Divergence-Based Characterization of Fundamental Limitations of Adaptive Dynamical Systems
Max Raginsky
Max looked at a problem of system identification (more or less) when that system is also being controlled. Controlling a system may make it harder to identify — those special little features which make it unique and special are crushed by the control, rendering the output gray and bland and informationless. Perhaps I exaggerate. In any case, Max went on to show a minimax lower bound on the estimation error by showing that system ID is as hard as hypothesis testing (a similar approach to Yang and Barron, I think). He talked about three kinds of information in the problem — a priori information about the system, measured in terms of metric entropy, a posteriori information from the output, which is the system ID problem, and acquired (no fancy Latin) information, which turns out to be the mutual information. A cartoon version of the result is that (metric entropy) x (prob. of system ID) <= (acquired info.) + log 2.

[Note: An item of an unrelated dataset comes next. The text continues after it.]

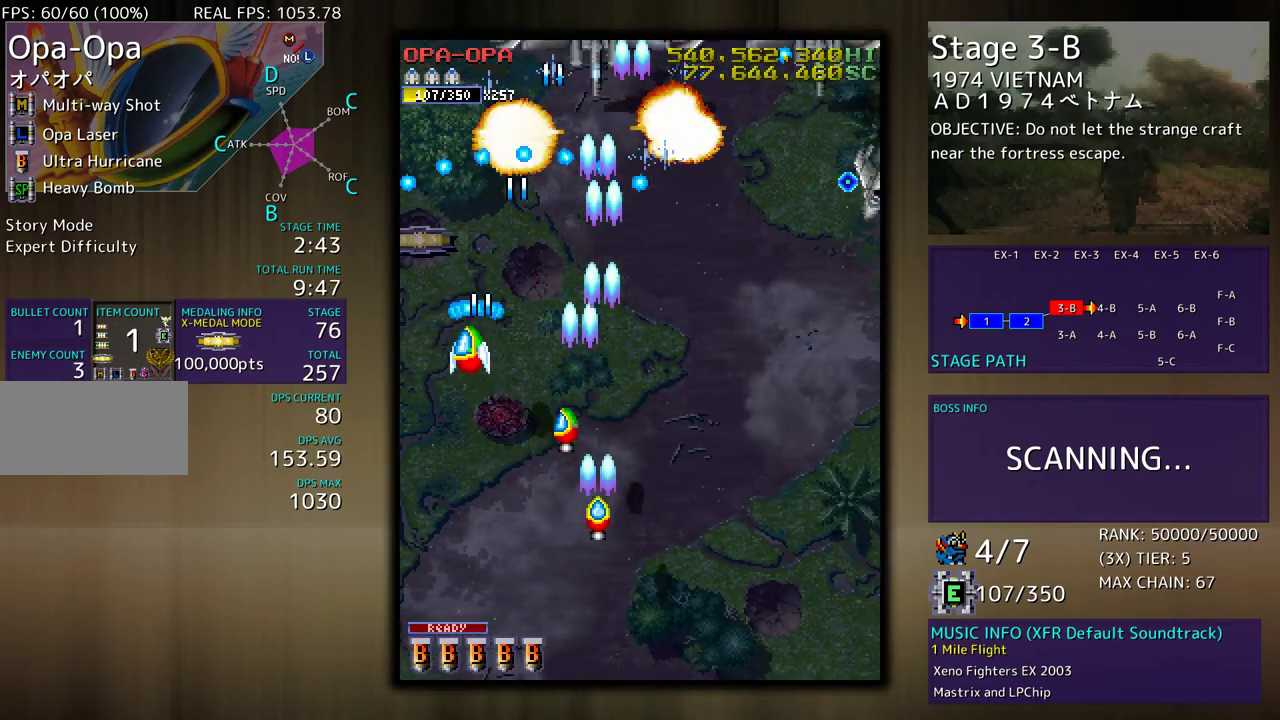
{"buttons": ["DPAD_DOWN"], "events": [[217, "DPAD_LEFT", "up"], [250, "DPAD_RIGHT", "down"], [267, "DPAD_UP", "up"], [283, "DPAD_DOWN", "down"], [350, "DPAD_RIGHT", "up"]]}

The Impact of Constellation Cardinality on Gaussian Channel Capacity
Yihong Wu and Sergio Verdú
This was an interesting twist on the AWGN channel. Suppose I insist that you use an input distribution on a set of $m$ discrete points? How does the gap $C(SNR) - C_m(SNR)$ scale with $m$ and $SNR$? They show the gap decays exponentially fast in $m$ and give limits for zero and infinite $SNR$. The idea is to approximate the optimal output density using a Gaussian mixture (the mixture weights are the input distribution’s mass points). They they do some moment-matching to optimize the fit. The phrase “Gaussian quadrature” appeared a lot, which reminded me of a conversation I had with John Gubner a while ago.

Scaling Laws for Learning High-Dimensional Markov Forests
Vincent Tan, Anima Anandkumar, and Alan Willsky
This paper was on learning the edges in a graphical model (GM) from data when the number of samples is less than the dimension of the data. The problem here is that insisting that your GM be a tree may result in overfitting. One way out is to reduce or prune out edges which have a small mutual information or correlation between the variables. This will result in learning a forest (a collection of trees) rather than a single tree containing all the nodes. They propose a variant of the Chow-Liu algorithm (as Vincent joked, “unimaginatively named CL-Thresholding”) which does this pruning and prove that it converges. There were also more general results on how different parameters can scale while still guaranteeing consistent learning; essentially everything (including the dimension) should be subexponential in the number of samples.

Binning with Impunity for Distributed Hypothesis Testing
Md. Saifur Rahman and Aaron Wagner
This paper looked at a multiterminal source coding problem in which the two terminals observe $X^n$ and $Y^n$, respectively. Under hypothesis 0 they are i.i.d. according to $P_{XY}$ and under hypothesis 1 they are i.i.d. according to $Q_{XY}$. They look at a one-sided hypothesis testing problem — the decoder wants to determine the joint distribution. The question is how does the error exponent vary as a function of the rate? Shimokawa, Han, and Amari gave a scheme in 1994 that involves binning to lower the rate. However, there is a tension between making a binning error and making a decoding error. This talk looked at conditions under which the SHA scheme is optimal. I think I’m butchering the description a bit, but as usual, Aaron gave a really nice talk on the problem.